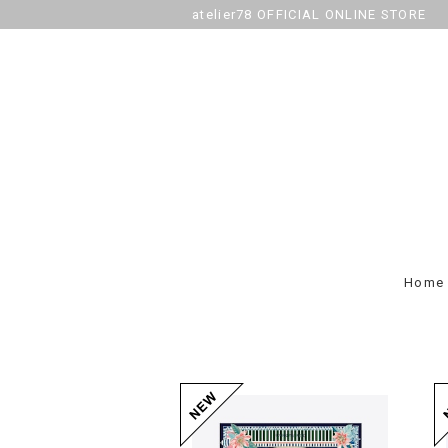
atelier78 OFFICIAL ONLINE STORE
Home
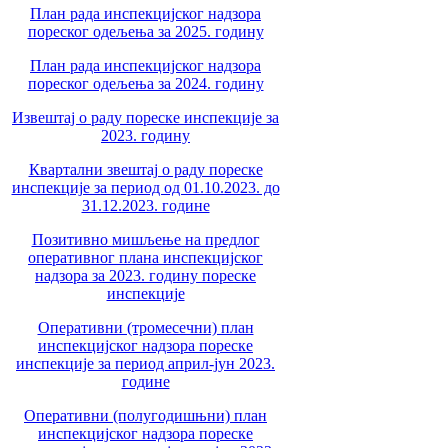
План рада инспекцијског надзора
пореског одељења за 2025. годину
План рада инспекцијског надзора
пореског одељења за 2024. годину
Извештај о раду пореске инспекције за
2023. годину
Квартални звештај о раду пореске
инспекције за период од 01.10.2023. до
31.12.2023. године
Позитивно мишљење на предлог
оперативног плана инспекцијског
надзора за 2023. годину пореске
инспекције
Оперативни (тромесечни) план
инспекцијског надзора пореске
инспекције за период април-јун 2023.
године
Оперативни (полугодишњни) план
инспекцијског надзора пореске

## Your assignment
Transcribe the listing exactly, skipping pictures.

## Completed exercise
atelier78 OFFICIAL ONLINE STORE
Home
План рада инспекцијског надзора
пореског одељења за 2025. годину
План рада инспекцијског надзора
пореског одељења за 2024. годину
Извештај о раду пореске инспекције за
2023. годину
Квартални звештај о раду пореске
инспекције за период од 01.10.2023. до
31.12.2023. године
Позитивно мишљење на предлог
оперативног плана инспекцијског
надзора за 2023. годину пореске
инспекције
Оперативни (тромесечни) план
инспекцијског надзора пореске
инспекције за период април-јун 2023.
године
Оперативни (полугодишњни) план
инспекцијског надзора пореске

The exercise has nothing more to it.